Setelah berbicara dengan ketiganya, Ana merasa lega tetapi juga berat hati. Namun, dia tahu, keputusannya sudah bulat. Dia memilih Eza. Saat matahari hampir tenggelam, Ana kembali ke taman tempat Eza masih menunggunya. Dia mendekatinya dengan senyum yang lembut tetapi penuh makna.
"Eza," Ana berkata, suaranya tegas tetapi lembut, "aku memilih kamu." Mata Eza membelalak, seolah tidak percaya.
"Kamu memilih aku?" tanyanya, memastikan apa yang baru saja didengarnya. Ana mengangguk. "Ya, aku memilih kamu. Kamu membuatku merasa dihargai, dilindungi, dan dicintai dengan cara yang tulus. Aku tahu hatiku tidak salah memilihmu." Eza tersenyum lebar, matanya berbinar penuh kebahagiaan. Tanpa berkata-kata, dia meraih tangan Ana dan menggenggamnya erat. "Terima kasih, Ana. Aku janji, aku tidak akan mengecewakanmu."
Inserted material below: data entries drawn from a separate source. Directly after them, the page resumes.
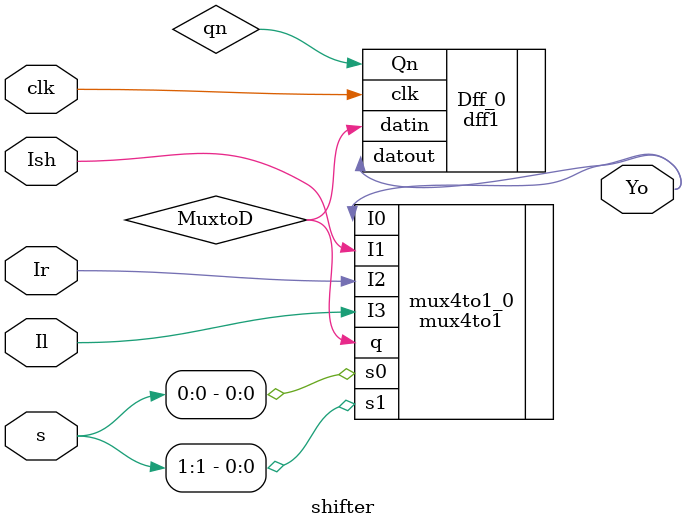
<source format=v>
module shifter (Ish, Il, Ir,s, clk, Yo);

//ioports 
input Ish, Il, Ir, clk;
input [1:0] s;
output Yo;

//internal net
//wire DtoMux;
wire MuxtoD;
wire qn;
//description
dff1 Dff_0 ( .clk(clk),
             .datin(MuxtoD),
				 .datout(Yo),
		       .Qn(qn)
				 );
				 
mux4to1 mux4to1_0 (
                   .I0(Yo),
						 .I1(Ish),
						 .I2(Ir),
						 .I3(Il),
						 .s0(s[0]),
						 .s1(s[1]),
						 .q(MuxtoD)
                  );

endmodule 
</source>
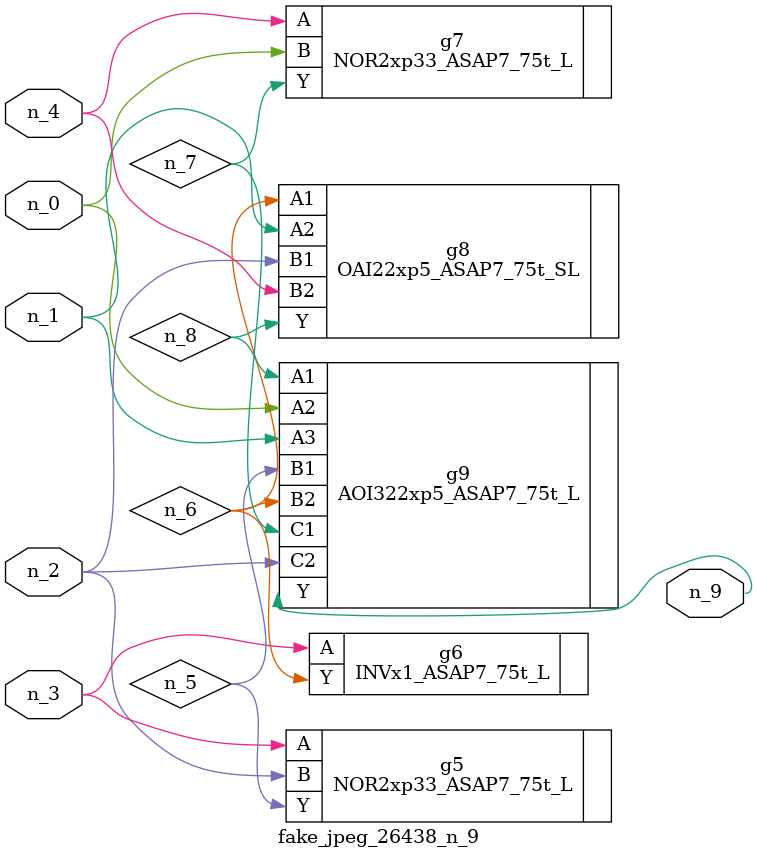
<source format=v>
module fake_jpeg_26438_n_9 (n_3, n_2, n_1, n_0, n_4, n_9);

input n_3;
input n_2;
input n_1;
input n_0;
input n_4;

output n_9;

wire n_8;
wire n_6;
wire n_5;
wire n_7;

NOR2xp33_ASAP7_75t_L g5 ( 
.A(n_3),
.B(n_2),
.Y(n_5)
);

INVx1_ASAP7_75t_L g6 ( 
.A(n_3),
.Y(n_6)
);

NOR2xp33_ASAP7_75t_L g7 ( 
.A(n_4),
.B(n_0),
.Y(n_7)
);

OAI22xp5_ASAP7_75t_SL g8 ( 
.A1(n_6),
.A2(n_1),
.B1(n_2),
.B2(n_4),
.Y(n_8)
);

AOI322xp5_ASAP7_75t_L g9 ( 
.A1(n_8),
.A2(n_0),
.A3(n_1),
.B1(n_5),
.B2(n_6),
.C1(n_7),
.C2(n_2),
.Y(n_9)
);


endmodule
</source>
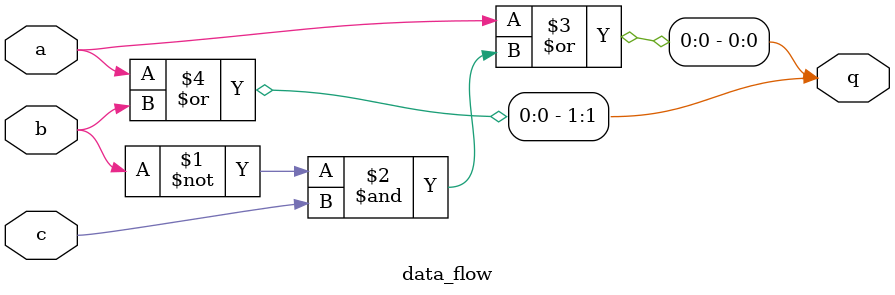
<source format=v>
`timescale 1ns / 1ps
module data_flow(
    input a,
    input b,
    input c,
	 output [1:0]q
    );
	assign q[0] = a | (~b&c); // a + ~bc
	assign q[1] = a | b; // a+b

endmodule

</source>
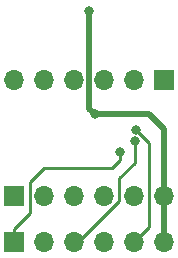
<source format=gbr>
%TF.GenerationSoftware,KiCad,Pcbnew,(5.1.8)-1*%
%TF.CreationDate,2021-08-20T02:01:50-04:00*%
%TF.ProjectId,motor_test,6d6f746f-725f-4746-9573-742e6b696361,rev?*%
%TF.SameCoordinates,Original*%
%TF.FileFunction,Copper,L2,Bot*%
%TF.FilePolarity,Positive*%
%FSLAX46Y46*%
G04 Gerber Fmt 4.6, Leading zero omitted, Abs format (unit mm)*
G04 Created by KiCad (PCBNEW (5.1.8)-1) date 2021-08-20 02:01:50*
%MOMM*%
%LPD*%
G01*
G04 APERTURE LIST*
%TA.AperFunction,ComponentPad*%
%ADD10O,1.700000X1.700000*%
%TD*%
%TA.AperFunction,ComponentPad*%
%ADD11R,1.700000X1.700000*%
%TD*%
%TA.AperFunction,ViaPad*%
%ADD12C,0.800000*%
%TD*%
%TA.AperFunction,Conductor*%
%ADD13C,0.508000*%
%TD*%
%TA.AperFunction,Conductor*%
%ADD14C,0.250000*%
%TD*%
G04 APERTURE END LIST*
D10*
%TO.P,J4,6*%
%TO.N,GND*%
X142480000Y-94360000D03*
%TO.P,J4,5*%
%TO.N,VCC*%
X139940000Y-94360000D03*
%TO.P,J4,4*%
%TO.N,/AIN2*%
X137400000Y-94360000D03*
%TO.P,J4,3*%
%TO.N,/AIN1*%
X134860000Y-94360000D03*
%TO.P,J4,2*%
%TO.N,/BIN2*%
X132320000Y-94360000D03*
D11*
%TO.P,J4,1*%
%TO.N,/BIN1*%
X129780000Y-94360000D03*
%TD*%
D10*
%TO.P,J3,6*%
%TO.N,GND*%
X142480000Y-90460000D03*
%TO.P,J3,5*%
%TO.N,/B2*%
X139940000Y-90460000D03*
%TO.P,J3,4*%
%TO.N,/B1*%
X137400000Y-90460000D03*
%TO.P,J3,3*%
%TO.N,/A2*%
X134860000Y-90460000D03*
%TO.P,J3,2*%
%TO.N,/A1*%
X132320000Y-90460000D03*
D11*
%TO.P,J3,1*%
%TO.N,/VM*%
X129780000Y-90460000D03*
%TD*%
D10*
%TO.P,J1,6*%
%TO.N,/6*%
X129780000Y-80650000D03*
%TO.P,J1,5*%
%TO.N,/5*%
X132320000Y-80650000D03*
%TO.P,J1,4*%
%TO.N,/4*%
X134860000Y-80650000D03*
%TO.P,J1,3*%
%TO.N,/3*%
X137400000Y-80650000D03*
%TO.P,J1,2*%
%TO.N,/2*%
X139940000Y-80650000D03*
D11*
%TO.P,J1,1*%
%TO.N,/1*%
X142480000Y-80650000D03*
%TD*%
D12*
%TO.N,GND*%
X136580000Y-83540000D03*
X136110000Y-74790000D03*
%TO.N,VCC*%
X140080000Y-84860000D03*
%TO.N,/AIN1*%
X140000000Y-85810000D03*
%TO.N,/BIN1*%
X138690000Y-86750000D03*
%TD*%
D13*
%TO.N,GND*%
X142480000Y-90460000D02*
X142480000Y-84850000D01*
X142480000Y-84850000D02*
X141170000Y-83540000D01*
X141170000Y-83540000D02*
X136580000Y-83540000D01*
X136580000Y-83540000D02*
X136130000Y-83090000D01*
X136130000Y-83090000D02*
X136130000Y-74810000D01*
X136130000Y-74810000D02*
X136110000Y-74790000D01*
X142480000Y-90460000D02*
X142480000Y-94360000D01*
D14*
%TO.N,VCC*%
X140080000Y-84860000D02*
X141210000Y-85990000D01*
X141210000Y-93090000D02*
X139940000Y-94360000D01*
X141210000Y-85990000D02*
X141210000Y-93090000D01*
%TO.N,/AIN1*%
X140000000Y-85810000D02*
X140000000Y-87660000D01*
X140000000Y-87660000D02*
X138660000Y-89000000D01*
X135168554Y-94360000D02*
X134860000Y-94360000D01*
X138660000Y-90868554D02*
X135168554Y-94360000D01*
X138660000Y-89000000D02*
X138660000Y-90868554D01*
%TO.N,/BIN1*%
X131090000Y-89270000D02*
X131090000Y-91950000D01*
X132290000Y-88070000D02*
X131090000Y-89270000D01*
X138090000Y-88070000D02*
X132290000Y-88070000D01*
X138690000Y-87470000D02*
X138090000Y-88070000D01*
X138690000Y-86750000D02*
X138690000Y-87470000D01*
X129780000Y-93260000D02*
X131090000Y-91950000D01*
X129780000Y-94360000D02*
X129780000Y-93260000D01*
%TD*%
M02*

</source>
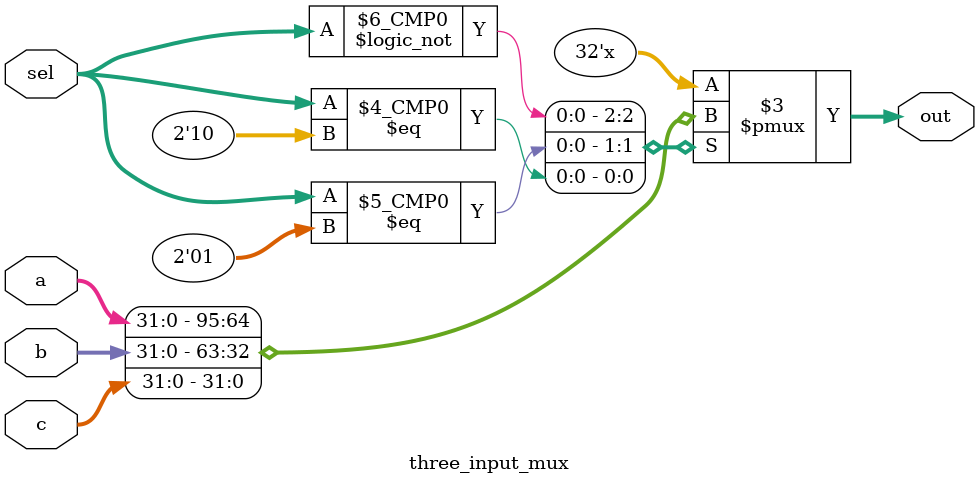
<source format=v>
`timescale 1ns / 1ps
module three_input_mux
  (
    input[31:0] a,
    input[31:0] b,
    input[31:0] c,
    input [1:0] sel,
    output reg [31:0] out
  );
  always @(*)
    begin
      case(sel[1:0])
        2'b00: out = a;
        2'b01: out = b;
        2'b10: out = c;
      endcase
    end
endmodule
</source>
Namun, keputusan Ana bukan tanpa konsekuensi. Meskipun Juna dan Tama menerima dengan lapang dada, ada momen-momen kecil di mana suasana terasa canggung. Juna terkadang tampak termenung, tetapi dia selalu menyembunyikan kesedihannya dengan senyuman. Tama, di sisi lain, tetap ceria dan mendukung Ana seperti biasanya, meskipun Ana tahu ada bagian dari hatinya yang masih berusaha menerima kenyataan. Geng Afi juga tidak tinggal diam. Mereka mencoba memancing masalah dengan komentar sinis, tetapi Eza selalu ada untuk membela Ana. "Kamu bisa bicara apa saja," kata Eza suatu hari kepada geng Afi, "tapi jangan pernah meremehkan Ana. Dia lebih berharga daripada yang kalian pikirkan." Kata-kata itu membuat geng Afi bungkam, dan Ana merasa semakin bersyukur memiliki Eza di sisinya.
Hari-hari berikutnya diisi dengan kebahagiaan sederhana. Ana dan Eza menikmati waktu bersama, sementara Juna dan Tama tetap menjadi bagian penting dalam hidup Ana. Mereka berempat sering menghabiskan waktu bersama, menjaga persahabatan mereka tetap utuh meskipun dinamika telah berubah. Ana merasa bersyukur memiliki tiga orang luar biasa dalam hidupnya. Meskipun dia hanya bisa memilih satu, dia tahu bahwa cinta dan persahabatan yang mereka miliki adalah sesuatu yang langka dan berharga.
Kadang, cinta adalah tentang keberanian untuk memilih, pikir Ana. Dan aku bersyukur, aku dikelilingi oleh orang-orang yang mencintaiku dengan tulus, meskipun itu berarti mereka harus melepaskanku. Dengan senyum di wajahnya, Ana tahu bahwa ini bukan akhir, melainkan awal dari perjalanan baru. Sebuah perjalanan yang penuh cinta, persahabatan, dan harapan untuk masa depan.